6. The technical problem to be solved to be is thus the provision/practical implementation of further/alternative immunogenic compositions comprising two different meningococcal fHBP antigens which are both adsorbed to aluminium hydroxyphosphate adjuvant.
7. The solution to the problem in accordance with the invention is the choice of the values for the parameters as defined in claim 1.
8. The claimed subject-matter solves the above problem in view of the experiments disclosed in the application as filed (see, for instance, the table on page 31) and as supplemented with later submitted experimental results (see Annex (A) and document D17).
9. The board concurs with the submission of the appellant that the available prior art, including document D16, fails to suggest the skilled person - when addressing the technical problem - the particular choices for the antigens and their pI, the PZC of the aluminium hydroxyphosphate adjuvant and whether to include a buffer and at what pH, let alone a suggest a combination thereof, which the skilled person would get from the combination of the specific features defined in claim 1.
10. Rather, in the context of aluminium adsorption of antigens for use in vaccines, document D16, on page 499, right-hand column, lines 16 to 19, gives the general consideration that: "The physicochemical mechanisms behind the antigen adsorption itself are complex and depend on the nature of the individual antigen. Some mechanisms may predominate over others."
11. For this reason, the particular combination of parameter choices defining the claimed subject-matter would not have been obvious to the skilled person. Accordingly, the subject-matter of the claims of the main request involves an inventive step. The requirements of Article 56 EPC are hence fulfilled.
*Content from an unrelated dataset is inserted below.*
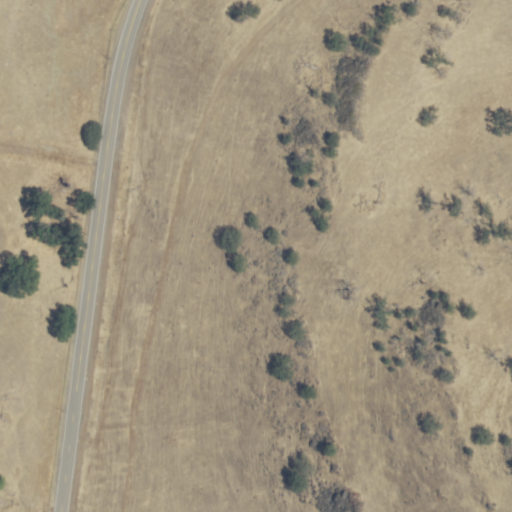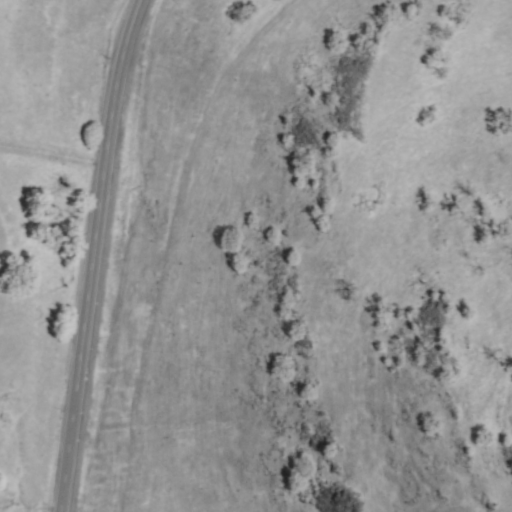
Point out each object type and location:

Remittal to the examining division for further prosecution
12. The sole reason for refusing the application was that the claimed subject-matter, including that of the claims of the main request, lacked inventive step (Article 56 EPC). The examining division has not expressed an opinion on the other EPC requirements for the application to be granted. Under these circumstances, and in view of the appellant's corresponding request (see section V), the board considers it appropriate to remit the case to the examining division for further prosecution in accordance with Article 111(1), second sentence, EPC.
13. As the board complied with the appellant's main procedural request, it was in a position to decide the case without oral proceedings.
Order
For these reasons it is decided that:
1. The decision under appeal is set aside.
2. The case is remitted to the examining division for further prosecution.